Hello, I have an excel file and it has 2 columns and a lot of lines. The first column has numbers and the second column has words like this "House_red" or "House_x_red" or "House". I used this to extract the second column
[~,houses] = xlsread('houses.xlsx', 'B:B');
And right now I have all my information separated numbers from strings, but in the strings, I want to have a column with House and the other with Red or x_red, where house will be in the first column and red or x_red in the second column. Is there a way to split a string into two columns knowing that one line can be "House_Red" and another line is "House_X_Red"?

Best Answer

Try this:
strs = {"House_red"; "House_x_red"; "House"; "Apartment"}; % Data
chrs = cellfun(@char, strs, 'Uni',0); % Convert ‘string’ To ‘char’

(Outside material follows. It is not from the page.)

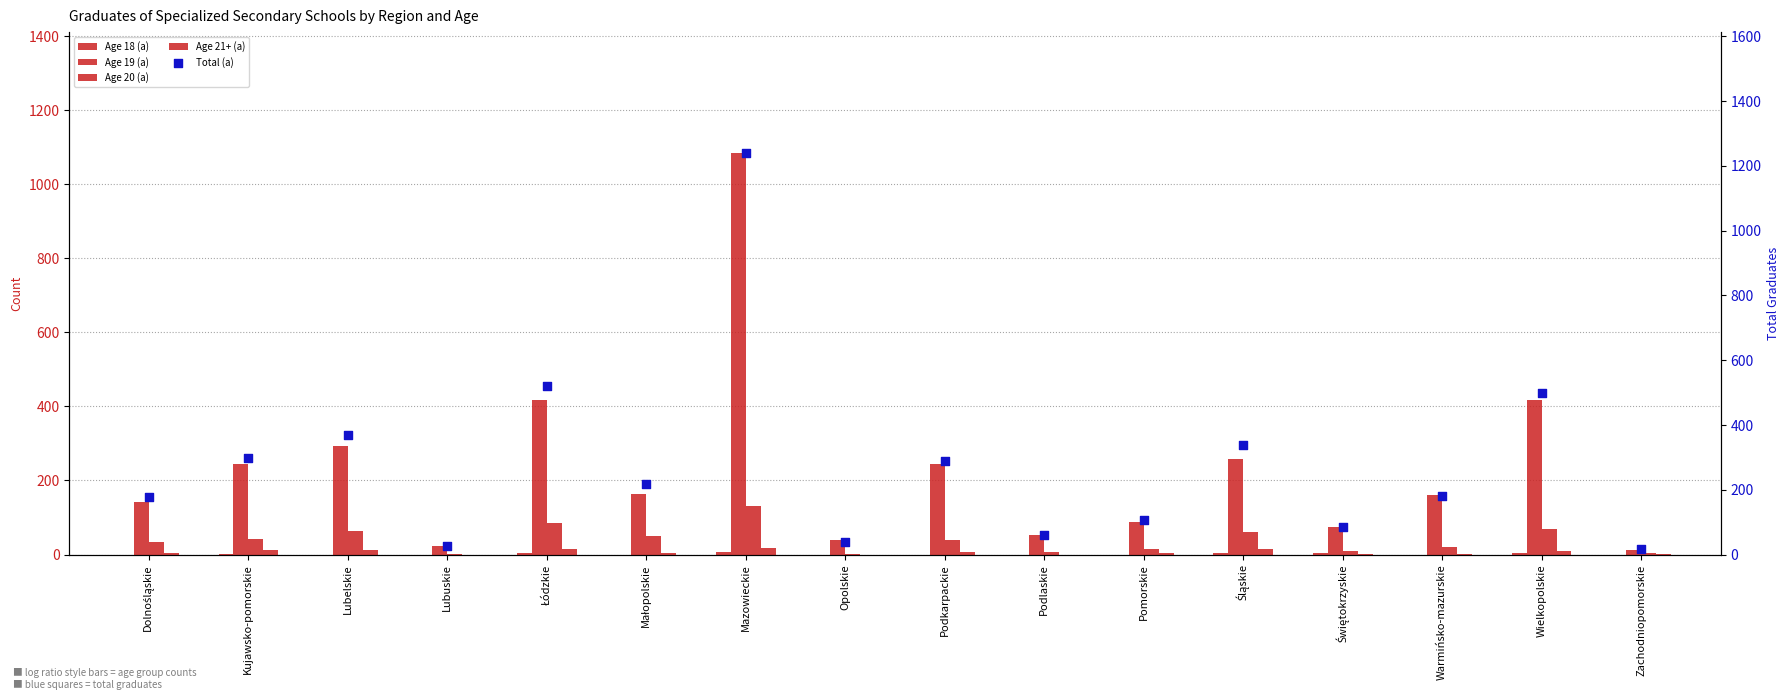

Which series has the widest spread of Y values?

Total (a)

L1 = cellfun(@isempty, strfind(chrs, '_')); % Find Elements Without Underscores ‘_’
chrs(L1) = cellfun(@(x)sprintf('%s_', x), chrs(L1), 'Uni',0); % Add Terminating Underscores To Them
sep = regexp(chrs, '_', 'split', 'once'); % Split On First Underscore
H = cellfun(@(x)x(:,1), sep);
C = cellfun(@(x)x(:,2), sep);
HC = [H, C]
HC =
4×2 cell array
{'House' } {'red' }
{'House' } {'x_red' }
{'House' } {0×0 char}
{'Apartment'} {0×0 char}
You indicated that your original data was a string array, so I included a step that converts it to a char array. The code resolves the problem of "House" not having an underscore (_) by adding one before splitting the char array ‘chrs’ with by the first underscore. This is the easiest way I can devise to create an appropriate output for ‘sep’, so that each row vector is a (1x2) cell array. After that, the rest is straightforward.